Data records
[Start of section]

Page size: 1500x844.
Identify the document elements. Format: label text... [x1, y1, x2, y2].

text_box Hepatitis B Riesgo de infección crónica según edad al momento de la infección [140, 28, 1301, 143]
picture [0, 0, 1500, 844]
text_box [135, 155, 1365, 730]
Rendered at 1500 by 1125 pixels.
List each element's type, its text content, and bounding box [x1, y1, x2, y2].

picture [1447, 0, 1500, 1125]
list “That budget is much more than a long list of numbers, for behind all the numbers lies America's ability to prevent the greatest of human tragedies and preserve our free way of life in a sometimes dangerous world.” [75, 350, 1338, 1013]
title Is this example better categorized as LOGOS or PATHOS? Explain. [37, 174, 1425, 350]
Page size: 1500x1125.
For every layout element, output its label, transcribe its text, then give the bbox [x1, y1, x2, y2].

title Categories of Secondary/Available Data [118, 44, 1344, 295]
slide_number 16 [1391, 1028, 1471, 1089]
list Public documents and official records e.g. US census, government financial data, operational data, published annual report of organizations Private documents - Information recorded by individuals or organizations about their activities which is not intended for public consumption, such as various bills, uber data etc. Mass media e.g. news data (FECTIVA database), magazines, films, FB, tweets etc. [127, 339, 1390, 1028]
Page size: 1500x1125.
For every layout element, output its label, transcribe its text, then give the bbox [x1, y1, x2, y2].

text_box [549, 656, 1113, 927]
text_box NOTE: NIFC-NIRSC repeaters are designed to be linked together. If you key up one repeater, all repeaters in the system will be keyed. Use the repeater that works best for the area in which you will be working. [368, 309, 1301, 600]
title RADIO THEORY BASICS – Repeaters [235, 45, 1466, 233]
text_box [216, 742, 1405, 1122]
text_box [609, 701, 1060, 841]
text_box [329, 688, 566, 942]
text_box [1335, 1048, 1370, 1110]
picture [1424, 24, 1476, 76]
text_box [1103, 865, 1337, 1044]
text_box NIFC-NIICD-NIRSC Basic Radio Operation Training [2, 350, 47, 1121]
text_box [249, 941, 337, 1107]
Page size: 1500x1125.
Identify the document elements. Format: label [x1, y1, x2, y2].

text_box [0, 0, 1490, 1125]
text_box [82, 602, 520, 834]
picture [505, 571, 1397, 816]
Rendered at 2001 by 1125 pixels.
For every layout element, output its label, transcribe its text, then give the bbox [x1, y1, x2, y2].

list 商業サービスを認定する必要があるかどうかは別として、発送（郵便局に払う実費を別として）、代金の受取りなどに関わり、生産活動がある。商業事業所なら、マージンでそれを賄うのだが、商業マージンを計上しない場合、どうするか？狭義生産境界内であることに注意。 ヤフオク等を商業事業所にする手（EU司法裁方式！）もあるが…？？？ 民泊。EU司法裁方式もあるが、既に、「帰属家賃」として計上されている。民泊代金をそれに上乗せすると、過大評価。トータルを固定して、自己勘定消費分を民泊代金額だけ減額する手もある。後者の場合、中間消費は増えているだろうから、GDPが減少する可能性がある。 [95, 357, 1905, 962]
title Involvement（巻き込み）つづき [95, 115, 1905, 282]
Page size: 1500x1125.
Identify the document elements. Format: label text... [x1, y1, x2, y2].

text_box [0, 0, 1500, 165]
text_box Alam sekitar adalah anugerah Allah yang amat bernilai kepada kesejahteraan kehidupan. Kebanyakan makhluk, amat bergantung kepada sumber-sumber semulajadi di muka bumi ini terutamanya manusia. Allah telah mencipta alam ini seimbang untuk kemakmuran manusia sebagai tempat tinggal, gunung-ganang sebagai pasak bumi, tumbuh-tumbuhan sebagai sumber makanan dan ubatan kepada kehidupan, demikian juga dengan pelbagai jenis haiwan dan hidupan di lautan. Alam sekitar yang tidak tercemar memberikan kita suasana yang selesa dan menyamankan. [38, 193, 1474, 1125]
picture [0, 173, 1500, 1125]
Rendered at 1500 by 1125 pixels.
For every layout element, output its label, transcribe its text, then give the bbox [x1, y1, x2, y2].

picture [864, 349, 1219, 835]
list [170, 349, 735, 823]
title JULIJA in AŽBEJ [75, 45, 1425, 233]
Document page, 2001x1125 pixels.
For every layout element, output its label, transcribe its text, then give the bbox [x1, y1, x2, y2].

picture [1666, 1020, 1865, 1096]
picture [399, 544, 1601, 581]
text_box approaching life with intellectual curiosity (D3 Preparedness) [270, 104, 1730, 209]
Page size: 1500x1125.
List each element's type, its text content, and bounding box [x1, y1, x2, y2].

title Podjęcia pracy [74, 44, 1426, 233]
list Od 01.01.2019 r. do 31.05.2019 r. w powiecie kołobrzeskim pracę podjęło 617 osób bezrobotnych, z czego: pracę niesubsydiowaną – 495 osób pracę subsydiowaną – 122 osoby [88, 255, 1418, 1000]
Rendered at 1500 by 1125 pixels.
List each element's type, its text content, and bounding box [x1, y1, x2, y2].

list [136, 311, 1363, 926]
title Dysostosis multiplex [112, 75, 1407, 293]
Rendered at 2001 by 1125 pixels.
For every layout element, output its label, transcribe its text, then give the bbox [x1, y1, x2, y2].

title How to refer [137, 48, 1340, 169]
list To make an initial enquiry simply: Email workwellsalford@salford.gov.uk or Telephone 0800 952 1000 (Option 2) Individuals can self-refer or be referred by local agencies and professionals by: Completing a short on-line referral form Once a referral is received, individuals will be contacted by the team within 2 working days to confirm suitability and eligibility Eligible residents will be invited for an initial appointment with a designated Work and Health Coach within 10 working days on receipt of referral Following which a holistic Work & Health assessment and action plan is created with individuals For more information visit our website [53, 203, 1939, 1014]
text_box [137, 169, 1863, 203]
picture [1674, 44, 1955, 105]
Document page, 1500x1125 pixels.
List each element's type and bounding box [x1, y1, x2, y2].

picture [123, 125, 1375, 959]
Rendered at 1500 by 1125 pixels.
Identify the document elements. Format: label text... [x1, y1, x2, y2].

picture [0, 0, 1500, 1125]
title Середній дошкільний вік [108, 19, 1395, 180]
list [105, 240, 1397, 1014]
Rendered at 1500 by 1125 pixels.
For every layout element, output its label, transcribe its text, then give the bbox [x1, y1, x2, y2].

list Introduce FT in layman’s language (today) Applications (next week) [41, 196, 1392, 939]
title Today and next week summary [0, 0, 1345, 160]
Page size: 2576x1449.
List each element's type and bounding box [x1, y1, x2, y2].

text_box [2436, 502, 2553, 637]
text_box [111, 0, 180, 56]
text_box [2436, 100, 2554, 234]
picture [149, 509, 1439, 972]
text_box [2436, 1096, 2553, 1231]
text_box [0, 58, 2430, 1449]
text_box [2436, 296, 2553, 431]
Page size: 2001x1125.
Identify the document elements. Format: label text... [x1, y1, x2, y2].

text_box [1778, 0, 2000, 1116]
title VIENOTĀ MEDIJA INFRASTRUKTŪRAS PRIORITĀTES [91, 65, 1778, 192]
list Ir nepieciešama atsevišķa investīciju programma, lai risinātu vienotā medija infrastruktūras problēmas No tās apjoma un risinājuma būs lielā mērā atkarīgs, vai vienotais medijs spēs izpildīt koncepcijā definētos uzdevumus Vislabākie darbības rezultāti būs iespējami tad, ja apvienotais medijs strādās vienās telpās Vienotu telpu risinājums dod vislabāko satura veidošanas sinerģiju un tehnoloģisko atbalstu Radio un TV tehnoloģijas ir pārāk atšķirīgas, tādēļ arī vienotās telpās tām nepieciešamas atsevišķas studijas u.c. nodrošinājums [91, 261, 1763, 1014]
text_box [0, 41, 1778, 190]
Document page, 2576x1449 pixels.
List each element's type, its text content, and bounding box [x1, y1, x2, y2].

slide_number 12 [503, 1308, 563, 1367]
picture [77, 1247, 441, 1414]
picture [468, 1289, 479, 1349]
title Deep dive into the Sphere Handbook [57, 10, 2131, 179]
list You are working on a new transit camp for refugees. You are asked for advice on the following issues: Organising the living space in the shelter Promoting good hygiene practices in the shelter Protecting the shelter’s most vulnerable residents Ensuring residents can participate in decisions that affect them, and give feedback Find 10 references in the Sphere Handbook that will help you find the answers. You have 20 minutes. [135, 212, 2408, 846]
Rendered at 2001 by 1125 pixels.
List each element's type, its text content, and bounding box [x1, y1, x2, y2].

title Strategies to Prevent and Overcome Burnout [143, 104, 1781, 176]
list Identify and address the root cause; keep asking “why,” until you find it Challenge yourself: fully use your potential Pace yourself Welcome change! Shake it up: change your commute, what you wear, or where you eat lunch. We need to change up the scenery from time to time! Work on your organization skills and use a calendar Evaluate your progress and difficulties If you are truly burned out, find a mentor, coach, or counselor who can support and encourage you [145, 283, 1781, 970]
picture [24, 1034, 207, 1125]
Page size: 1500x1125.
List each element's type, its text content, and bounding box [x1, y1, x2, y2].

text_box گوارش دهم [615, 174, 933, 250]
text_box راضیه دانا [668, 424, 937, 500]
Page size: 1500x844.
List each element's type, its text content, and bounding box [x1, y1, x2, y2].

[End of section]

TASK ITEM
Return, word for word, the lines of the data above from the line with "Page size: 2576x1449." through the line with "Document page, 2576x1449 pixels.", inclusive.

ANSWER BOX
Page size: 2576x1449.
List each element's type and bounding box [x1, y1, x2, y2].

text_box [2436, 502, 2553, 637]
text_box [111, 0, 180, 56]
text_box [2436, 100, 2554, 234]
picture [149, 509, 1439, 972]
text_box [2436, 1096, 2553, 1231]
text_box [0, 58, 2430, 1449]
text_box [2436, 296, 2553, 431]
Page size: 2001x1125.
Identify the document elements. Format: label text... [x1, y1, x2, y2].

text_box [1778, 0, 2000, 1116]
title VIENOTĀ MEDIJA INFRASTRUKTŪRAS PRIORITĀTES [91, 65, 1778, 192]
list Ir nepieciešama atsevišķa investīciju programma, lai risinātu vienotā medija infrastruktūras problēmas No tās apjoma un risinājuma būs lielā mērā atkarīgs, vai vienotais medijs spēs izpildīt koncepcijā definētos uzdevumus Vislabākie darbības rezultāti būs iespējami tad, ja apvienotais medijs strādās vienās telpās Vienotu telpu risinājums dod vislabāko satura veidošanas sinerģiju un tehnoloģisko atbalstu Radio un TV tehnoloģijas ir pārāk atšķirīgas, tādēļ arī vienotās telpās tām nepieciešamas atsevišķas studijas u.c. nodrošinājums [91, 261, 1763, 1014]
text_box [0, 41, 1778, 190]
Document page, 2576x1449 pixels.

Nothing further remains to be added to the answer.